Body warns many won't survive prolonged lockdown as pools and gyms remain closed
Aleos, the arms-length charitable trusts which run leisure services for councils, are in a perilous financial position with many facing closure.
Many aleos, if not all, across Scotland have had no income since they were forced to close when lockdown was introduced in March.
They run council gyms and swimming pools as well as hosting fitness classes, all of which were among the first casualties of lockdown.
Swimming pools and indoor sports courts are not scheduled to reopen until 14 September.
The chairman of Community Leisure UK, the umbrella body for sports aleos across the UK, said the country’s leisure trusts could go bust.
Robin Strang warned: "The resulting loss in income has placed many trusts in a financially perilous position, with the very existence of many at imminent threat."
A recent survey by Community Leisure UK found 38% of members will be non-viable or in an insecure position by the end of the year, growing to 70% inside 12 months.
It also reveals 450 contracted and casual staff have already been made redundant or planned for redundancy.
And it forecasts more than 4,500 jobs are at risk, with those aged 18-34 most affected.
June Peebles, chief executive of Edinburgh Leisure, said: "Public leisure facilities throughout Scotland are facing huge financial challenges and it's fair to say that we are in crisis.

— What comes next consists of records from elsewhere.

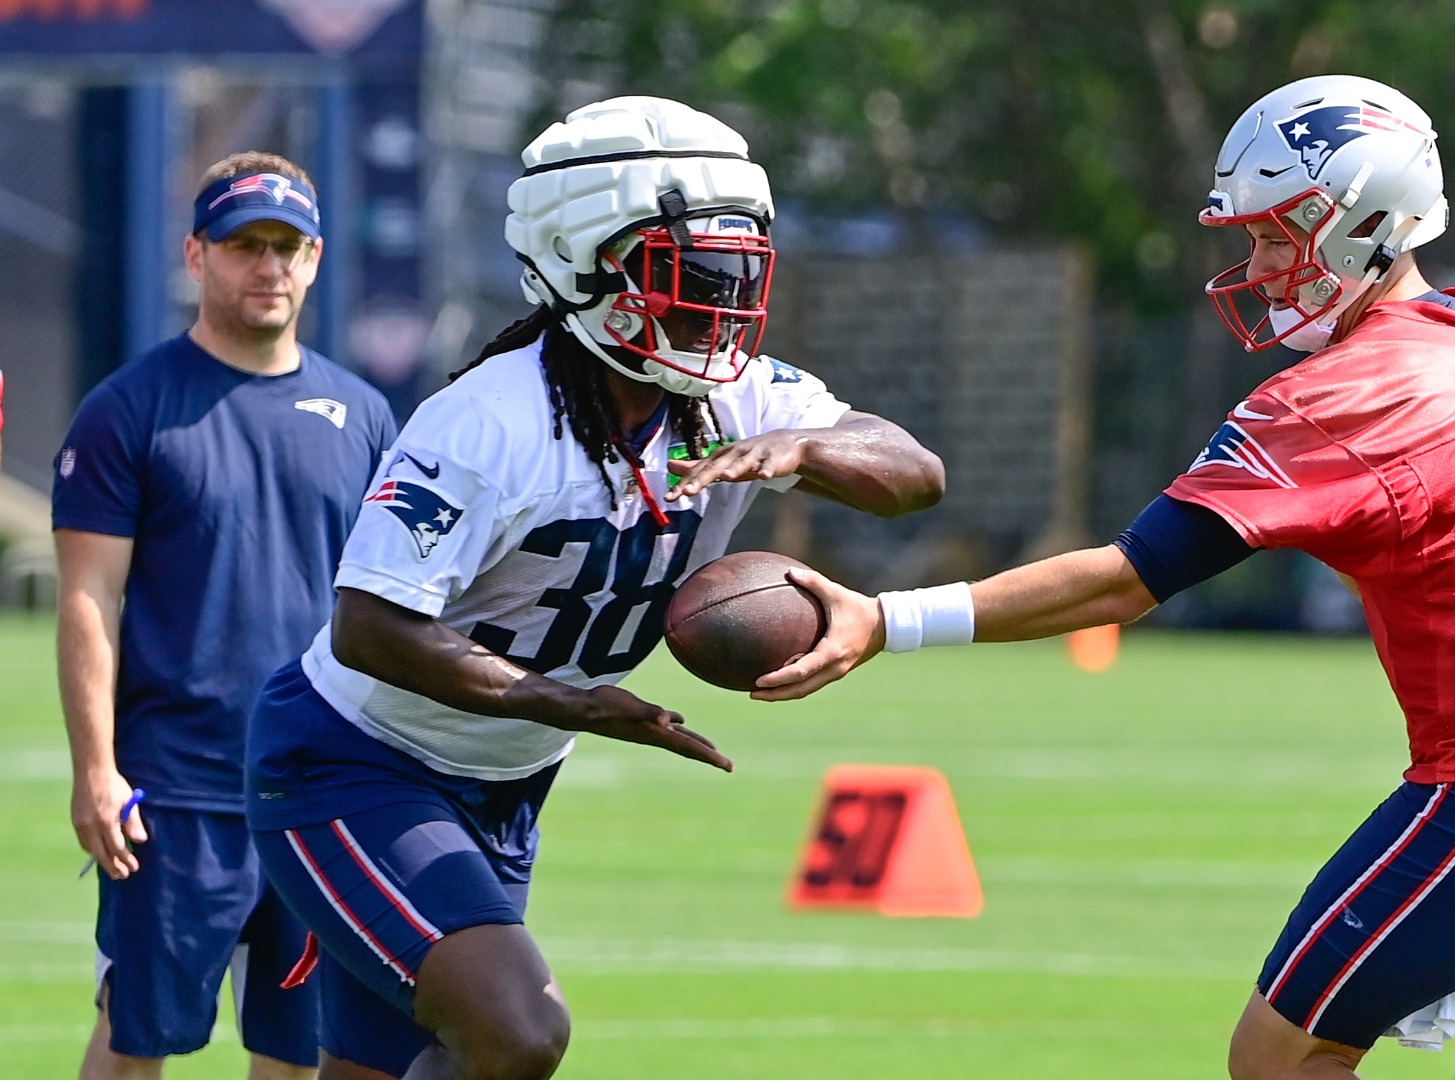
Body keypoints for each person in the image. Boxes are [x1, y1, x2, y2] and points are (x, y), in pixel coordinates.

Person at [761, 75, 1455, 1080]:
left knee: (1282, 1055)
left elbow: (1127, 580)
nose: (1256, 264)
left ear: (1366, 222)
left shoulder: (1351, 387)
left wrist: (888, 619)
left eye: (1278, 234)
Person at [241, 96, 944, 1080]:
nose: (721, 300)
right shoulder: (487, 422)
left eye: (736, 272)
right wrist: (563, 702)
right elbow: (369, 627)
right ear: (583, 266)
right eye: (690, 273)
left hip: (503, 780)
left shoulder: (732, 396)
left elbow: (915, 472)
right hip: (354, 763)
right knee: (519, 1033)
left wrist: (812, 444)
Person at [53, 153, 396, 1079]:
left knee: (301, 1059)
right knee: (136, 1041)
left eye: (287, 246)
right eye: (246, 244)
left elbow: (391, 605)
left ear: (316, 258)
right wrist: (96, 770)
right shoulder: (128, 409)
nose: (269, 266)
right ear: (196, 253)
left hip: (320, 787)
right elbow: (89, 597)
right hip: (174, 793)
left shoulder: (365, 416)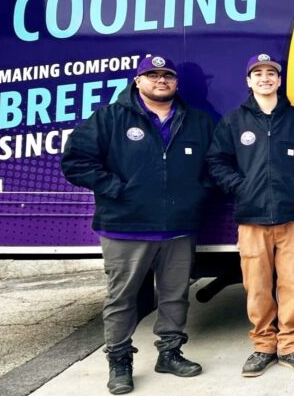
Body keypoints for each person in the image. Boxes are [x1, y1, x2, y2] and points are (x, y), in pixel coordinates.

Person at [61, 55, 215, 395]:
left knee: (175, 296)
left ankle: (170, 353)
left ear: (176, 82)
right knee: (122, 299)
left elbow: (214, 164)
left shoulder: (198, 121)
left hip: (179, 227)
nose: (161, 80)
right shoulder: (109, 118)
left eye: (167, 75)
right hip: (125, 227)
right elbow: (75, 162)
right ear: (138, 81)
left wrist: (197, 194)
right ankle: (119, 362)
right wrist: (116, 189)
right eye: (152, 75)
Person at [206, 54, 294, 377]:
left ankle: (291, 346)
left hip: (293, 216)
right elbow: (216, 161)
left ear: (279, 80)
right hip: (252, 219)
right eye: (257, 73)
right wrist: (240, 187)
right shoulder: (233, 122)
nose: (264, 78)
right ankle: (263, 346)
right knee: (257, 287)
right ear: (248, 81)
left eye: (270, 73)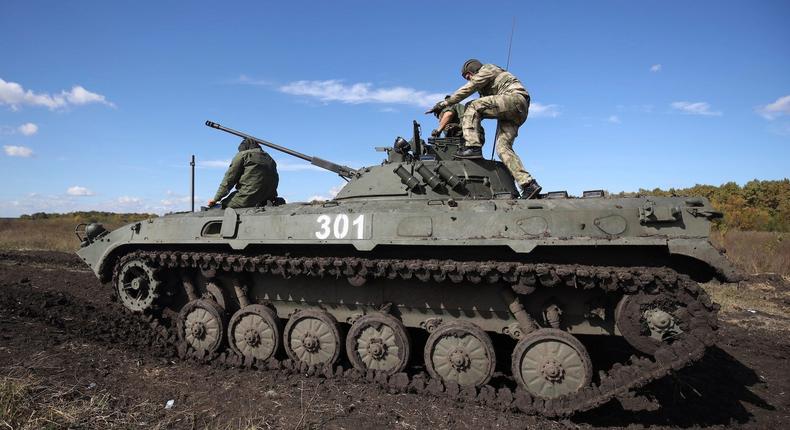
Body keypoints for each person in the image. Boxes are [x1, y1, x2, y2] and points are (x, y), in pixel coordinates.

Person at [426, 59, 542, 199]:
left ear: (473, 70)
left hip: (514, 99)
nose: (468, 78)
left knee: (472, 106)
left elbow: (469, 88)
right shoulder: (486, 88)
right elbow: (484, 108)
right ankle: (528, 185)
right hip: (516, 112)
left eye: (467, 75)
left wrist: (445, 103)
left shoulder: (487, 69)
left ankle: (473, 147)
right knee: (502, 148)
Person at [207, 138, 279, 209]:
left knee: (222, 205)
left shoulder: (243, 155)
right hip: (267, 198)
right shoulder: (270, 158)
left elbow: (229, 180)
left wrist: (215, 199)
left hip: (247, 198)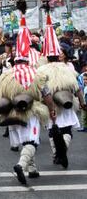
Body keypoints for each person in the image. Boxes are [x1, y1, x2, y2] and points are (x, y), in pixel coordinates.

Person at [0, 0, 51, 186]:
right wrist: (51, 109)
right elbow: (47, 94)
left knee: (24, 141)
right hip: (31, 112)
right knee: (32, 142)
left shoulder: (6, 75)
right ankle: (21, 165)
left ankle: (32, 169)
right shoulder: (36, 73)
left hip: (12, 114)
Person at [38, 12, 85, 169]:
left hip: (56, 103)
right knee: (62, 130)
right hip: (61, 103)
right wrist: (83, 102)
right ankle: (60, 152)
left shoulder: (43, 69)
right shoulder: (66, 68)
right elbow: (77, 88)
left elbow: (39, 90)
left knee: (55, 130)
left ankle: (58, 153)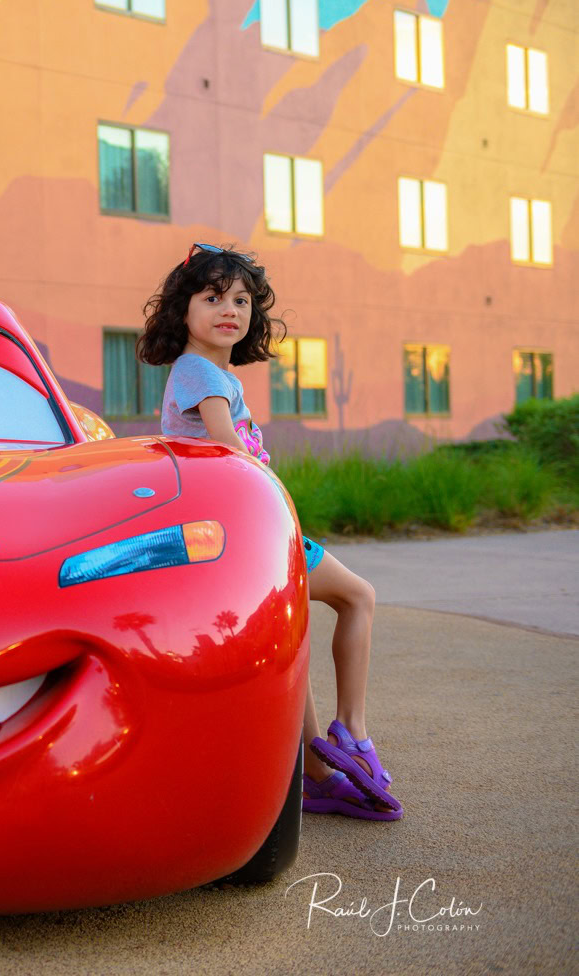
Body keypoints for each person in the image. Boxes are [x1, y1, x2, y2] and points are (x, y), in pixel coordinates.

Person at [137, 242, 401, 821]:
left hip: (246, 527)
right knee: (358, 595)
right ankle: (351, 730)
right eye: (212, 298)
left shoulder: (209, 372)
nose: (229, 309)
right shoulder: (198, 371)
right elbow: (230, 450)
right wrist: (274, 494)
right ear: (183, 310)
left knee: (296, 630)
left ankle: (316, 771)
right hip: (249, 527)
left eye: (241, 299)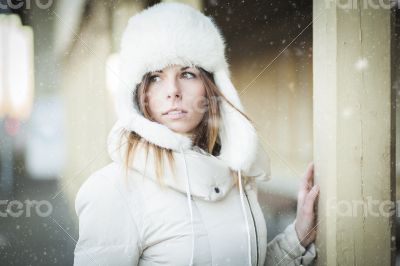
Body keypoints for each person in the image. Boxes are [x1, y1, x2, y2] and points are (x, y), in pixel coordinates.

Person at [73, 2, 318, 266]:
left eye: (187, 73)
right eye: (155, 77)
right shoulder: (112, 190)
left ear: (211, 87)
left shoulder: (236, 176)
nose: (173, 91)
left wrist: (298, 236)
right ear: (138, 93)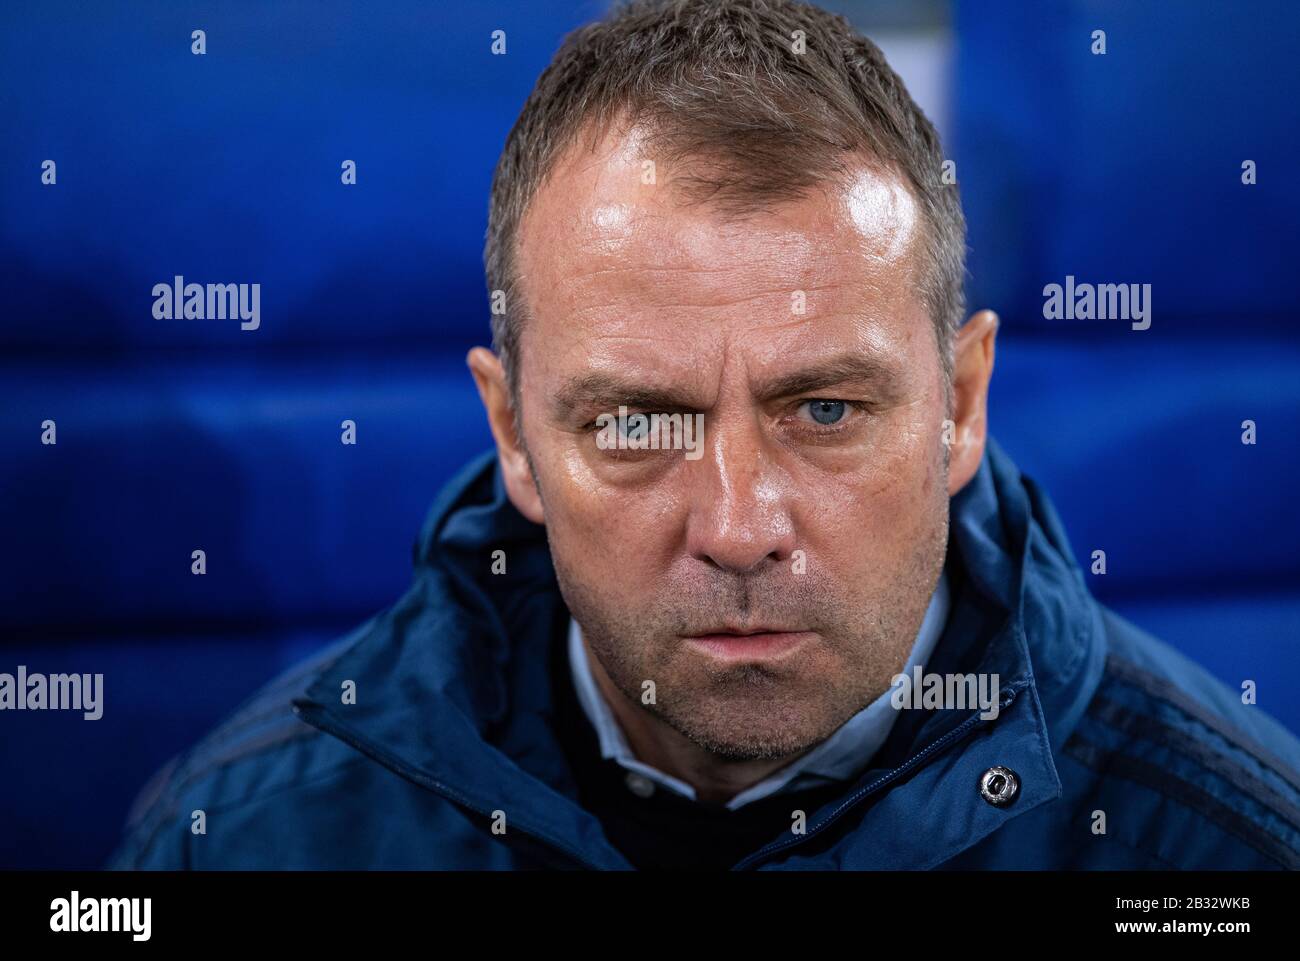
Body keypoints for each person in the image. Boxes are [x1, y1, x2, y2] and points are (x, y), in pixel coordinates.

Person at [108, 0, 1300, 871]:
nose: (738, 529)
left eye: (824, 411)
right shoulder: (245, 836)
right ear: (513, 432)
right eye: (634, 420)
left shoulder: (1226, 848)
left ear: (960, 405)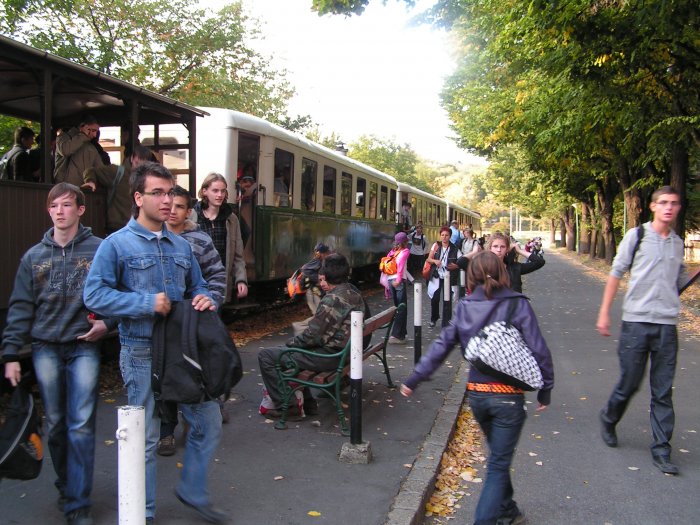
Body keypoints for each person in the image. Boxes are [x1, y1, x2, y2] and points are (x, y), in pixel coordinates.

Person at [83, 162, 221, 523]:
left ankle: (192, 490)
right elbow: (94, 295)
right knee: (144, 438)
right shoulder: (116, 244)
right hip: (141, 351)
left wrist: (205, 297)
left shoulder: (180, 246)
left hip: (181, 353)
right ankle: (141, 513)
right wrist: (144, 303)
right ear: (138, 197)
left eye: (170, 192)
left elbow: (199, 285)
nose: (166, 200)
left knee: (209, 421)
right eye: (157, 193)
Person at [401, 251, 554, 525]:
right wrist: (546, 387)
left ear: (470, 276)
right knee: (498, 464)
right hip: (508, 398)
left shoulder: (465, 306)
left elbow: (442, 345)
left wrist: (415, 378)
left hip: (477, 395)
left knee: (498, 456)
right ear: (503, 272)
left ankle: (507, 510)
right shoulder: (517, 304)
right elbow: (539, 348)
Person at [2, 183, 109, 525]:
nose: (60, 211)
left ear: (81, 210)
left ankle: (78, 502)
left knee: (81, 425)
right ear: (48, 211)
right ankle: (67, 484)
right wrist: (11, 354)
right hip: (45, 347)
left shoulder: (100, 250)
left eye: (66, 205)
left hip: (84, 346)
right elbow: (21, 306)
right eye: (54, 206)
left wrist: (107, 323)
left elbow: (116, 291)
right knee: (58, 424)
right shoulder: (34, 257)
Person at [597, 186, 686, 475]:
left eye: (674, 203)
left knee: (662, 390)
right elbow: (616, 273)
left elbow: (678, 280)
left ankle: (661, 449)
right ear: (653, 206)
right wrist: (604, 313)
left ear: (678, 208)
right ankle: (609, 417)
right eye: (664, 202)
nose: (669, 207)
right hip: (636, 323)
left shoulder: (677, 243)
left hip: (667, 326)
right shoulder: (636, 236)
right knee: (630, 382)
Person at [157, 185, 228, 457]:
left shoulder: (199, 240)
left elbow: (217, 275)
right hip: (162, 322)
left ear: (189, 211)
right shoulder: (152, 237)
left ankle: (196, 421)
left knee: (192, 375)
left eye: (179, 206)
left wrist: (211, 300)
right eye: (170, 205)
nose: (172, 211)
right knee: (164, 376)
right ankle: (166, 431)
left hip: (192, 321)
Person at [258, 253, 367, 419]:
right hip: (346, 354)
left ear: (328, 275)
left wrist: (290, 343)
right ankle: (308, 403)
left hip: (331, 357)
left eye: (323, 276)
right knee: (292, 353)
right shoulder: (354, 292)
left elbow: (312, 337)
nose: (321, 282)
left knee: (266, 356)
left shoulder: (333, 299)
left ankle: (288, 407)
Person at [193, 173, 248, 304]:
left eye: (223, 191)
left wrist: (241, 279)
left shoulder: (231, 219)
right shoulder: (192, 217)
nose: (220, 195)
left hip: (219, 281)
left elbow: (238, 255)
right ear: (204, 191)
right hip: (196, 280)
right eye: (215, 190)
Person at [83, 145, 154, 233]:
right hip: (117, 226)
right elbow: (91, 171)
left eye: (143, 165)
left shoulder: (147, 178)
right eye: (137, 163)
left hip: (138, 226)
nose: (139, 168)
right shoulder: (117, 172)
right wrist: (90, 181)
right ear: (132, 158)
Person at [291, 243, 332, 335]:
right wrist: (318, 279)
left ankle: (311, 333)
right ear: (322, 253)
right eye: (326, 252)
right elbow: (305, 269)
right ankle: (299, 327)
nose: (328, 254)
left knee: (320, 314)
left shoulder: (320, 261)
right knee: (319, 315)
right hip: (313, 293)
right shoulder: (316, 261)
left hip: (315, 292)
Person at [54, 115, 104, 186]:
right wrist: (83, 135)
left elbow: (100, 170)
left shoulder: (91, 148)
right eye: (92, 130)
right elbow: (65, 151)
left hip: (82, 189)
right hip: (64, 187)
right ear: (82, 127)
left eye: (96, 131)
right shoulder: (63, 138)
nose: (95, 135)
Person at [425, 226, 460, 328]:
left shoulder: (455, 249)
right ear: (440, 236)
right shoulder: (436, 245)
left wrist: (456, 265)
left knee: (447, 300)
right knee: (435, 299)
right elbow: (428, 259)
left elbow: (461, 261)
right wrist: (435, 261)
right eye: (442, 235)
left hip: (448, 277)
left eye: (446, 235)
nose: (444, 237)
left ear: (450, 236)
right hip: (436, 276)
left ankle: (446, 321)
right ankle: (434, 318)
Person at [386, 231, 411, 344]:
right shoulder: (405, 251)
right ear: (405, 242)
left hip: (390, 280)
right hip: (398, 281)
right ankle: (396, 335)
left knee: (398, 307)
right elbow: (400, 266)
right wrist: (399, 280)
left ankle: (402, 334)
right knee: (402, 308)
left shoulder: (392, 252)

"Without financial support it is leaving swimming pools, gyms, libraries throughout the country just not viable and they are such vital public services.
"More than ever at the moment good health and wellbeing is so important and that's what we deliver."
A Cosla spokesman said: "This is a confidential letter that was only sent to the Cosla president on Friday and we will respond to it in person rather than via the media.
"What I can say is that Cosla is in detailed discussions with the Scottish Government in relation to the costs to the whole of local government as a result of Covid and the huge impact that is being felt across all of the services that we deliver both ourselves and with partners to communities across Scotland."
Aleos have proven unpopular with campaigners believing they should not be allowed charity status as they are run by local authorities and are effectively an arm of the public sector.
The Barclay Review of Business Rates in 2017 said that leisure centres, some golf clubs, private schools and universities should pay business rates like their private sector counterparts, rather than enjoy exemptions under charitable status.